Saad al-Hariri appears to be on course to be chosen PM of Lebanon for a fourth term on Thursday. Hariri would form a government to tackle the country’s deepest crisis since the 1975-1990 civil war. The FPM led by Aoun’s son-in-law, which has the largest Christian bloc, has said that it would not nominate Hariri. Hezbollah has also refused to nominate anyone to the post of PM.
Hariri needs to win the support of parliamentarians who have been meeting with President Michel Aoun.
Lebanon, which has been facing a financial crisis since 2018, is facing a huge fallout with the COVID-19 pandemic and the huge August explosion at Beirut port that killed nearly 200 people and caused billions of dollars of damage.
Lebanon PM-designate Mustapha Adib stepped down in September after the two dominant Shia political parties were at loggerheads to name ministers to the cabinet. French President Emmanuel Macron, who visited Lebanon twice after the August blast, had said that France would help the country if its politicians made good on long-overdue reforms. (https://www.theweek.in/news/world/2020/09/26/lebanon-pm-deignate-resigns-cites-clashes-cabinet-formation.html)

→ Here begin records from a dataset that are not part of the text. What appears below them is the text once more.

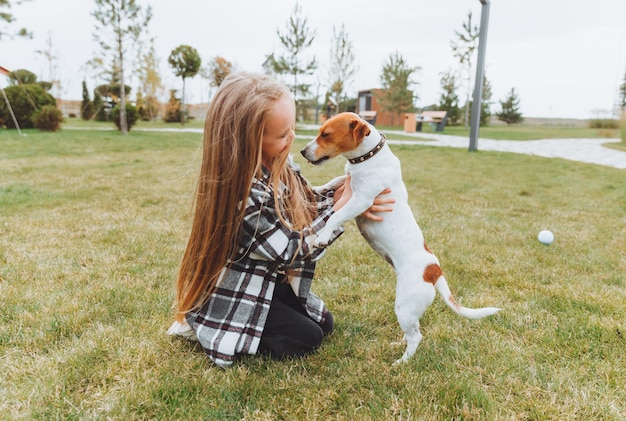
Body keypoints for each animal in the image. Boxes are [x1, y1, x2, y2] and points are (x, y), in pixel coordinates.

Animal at [300, 111, 500, 364]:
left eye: (325, 134)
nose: (302, 151)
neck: (367, 158)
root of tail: (434, 270)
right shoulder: (348, 182)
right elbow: (334, 181)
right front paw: (316, 189)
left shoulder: (362, 200)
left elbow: (336, 215)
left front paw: (322, 236)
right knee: (410, 334)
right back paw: (397, 345)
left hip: (404, 306)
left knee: (416, 337)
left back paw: (401, 362)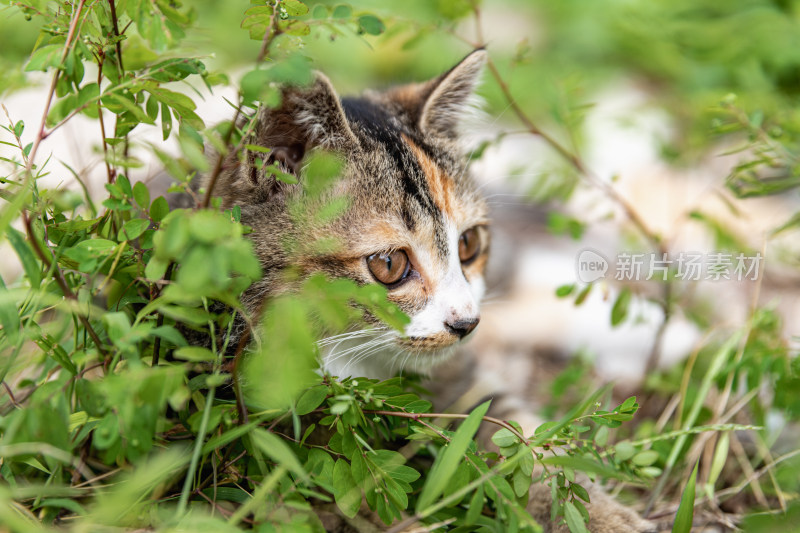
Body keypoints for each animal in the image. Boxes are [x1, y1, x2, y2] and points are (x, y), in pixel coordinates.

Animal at [205, 51, 656, 532]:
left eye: (468, 243)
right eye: (388, 265)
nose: (467, 322)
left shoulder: (462, 381)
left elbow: (521, 439)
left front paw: (603, 515)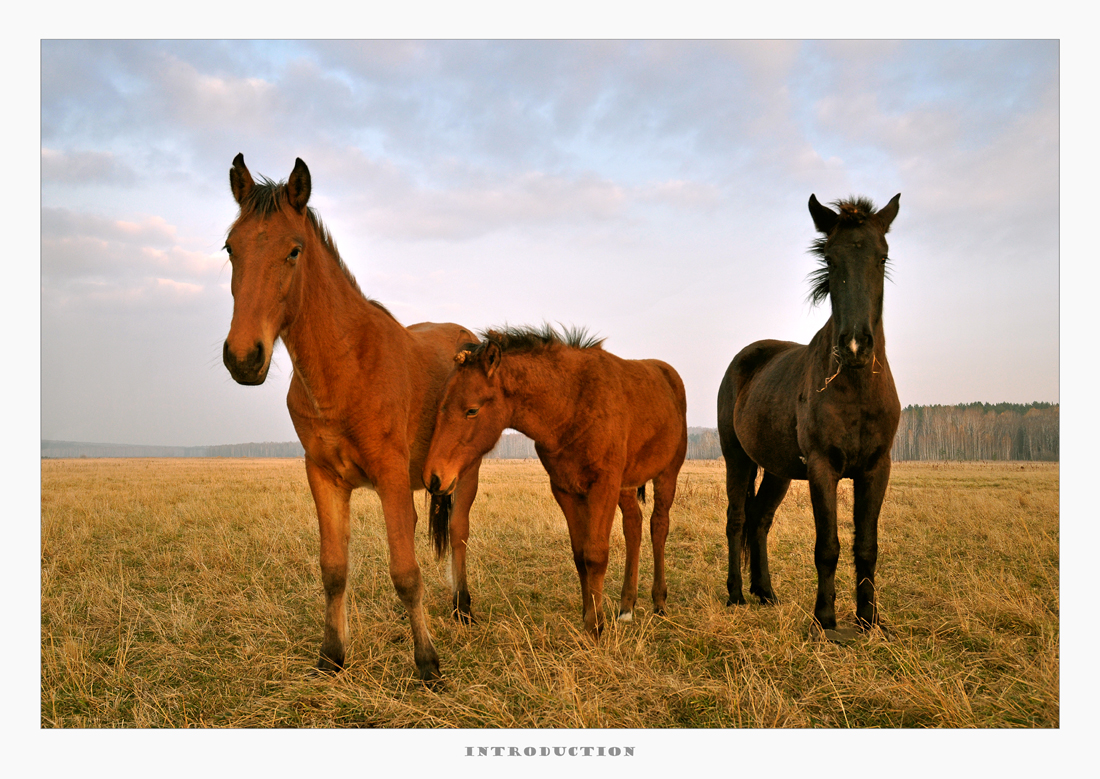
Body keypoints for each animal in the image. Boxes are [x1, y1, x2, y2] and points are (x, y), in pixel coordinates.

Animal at [222, 156, 481, 682]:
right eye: (230, 247)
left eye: (294, 250)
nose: (243, 358)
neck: (345, 369)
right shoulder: (324, 476)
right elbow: (334, 569)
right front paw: (331, 656)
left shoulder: (390, 476)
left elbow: (405, 572)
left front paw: (429, 664)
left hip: (466, 472)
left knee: (460, 532)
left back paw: (462, 607)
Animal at [422, 325, 686, 638]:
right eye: (440, 405)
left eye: (471, 410)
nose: (434, 477)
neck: (571, 405)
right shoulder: (565, 488)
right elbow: (580, 555)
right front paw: (588, 617)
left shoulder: (603, 485)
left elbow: (596, 554)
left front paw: (596, 626)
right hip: (627, 484)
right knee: (633, 525)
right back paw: (626, 608)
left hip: (667, 473)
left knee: (659, 525)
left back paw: (659, 602)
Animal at [721, 191, 902, 638]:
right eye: (830, 259)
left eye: (882, 257)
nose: (855, 346)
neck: (855, 388)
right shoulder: (823, 468)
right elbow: (828, 546)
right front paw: (825, 621)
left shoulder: (877, 469)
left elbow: (866, 545)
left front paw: (869, 621)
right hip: (738, 458)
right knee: (737, 519)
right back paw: (735, 595)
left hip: (778, 470)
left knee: (760, 519)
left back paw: (765, 593)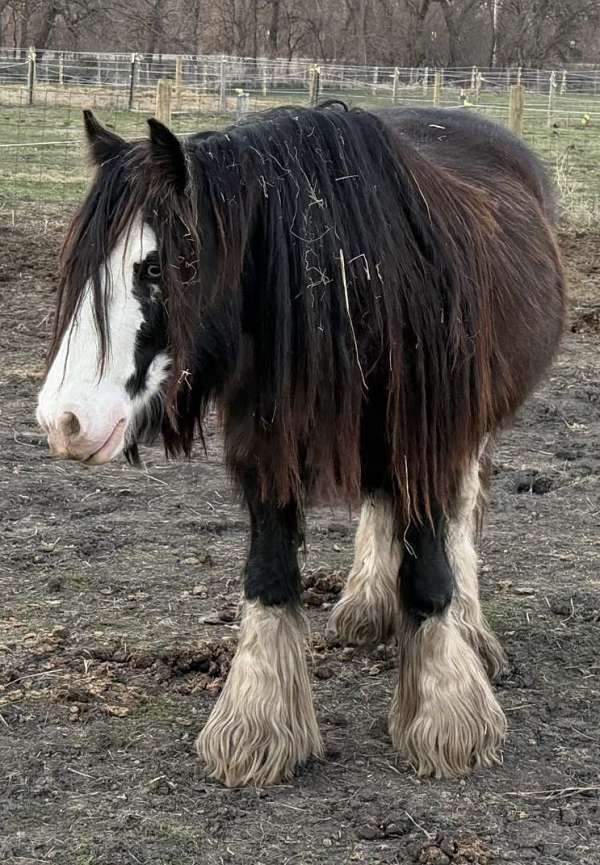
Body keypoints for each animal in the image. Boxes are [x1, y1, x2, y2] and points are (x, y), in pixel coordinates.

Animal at [36, 102, 566, 788]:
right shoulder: (269, 444)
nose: (63, 421)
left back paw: (470, 631)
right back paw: (369, 604)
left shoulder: (425, 442)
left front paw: (446, 719)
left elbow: (430, 573)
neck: (348, 278)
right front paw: (258, 725)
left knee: (459, 513)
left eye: (154, 267)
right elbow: (269, 574)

Hariri would still face major challenges to navigate Lebanon’s power-sharing politics to name a cabinet, which must then address a mounting list of woes: a banking crisis, currency crash, rising poverty and crippling state debts.
A new government will also have to contend with the fallout of the huge Sunni leader Hariri’s last coalition government, which was toppled almost a year ago as protestors, furious with Lebanon’s ruling elite took to the streets.
“We will contribute to maintain the positive climate,” Mohammed Raad, head of its parliamentary bloc, told Reuters.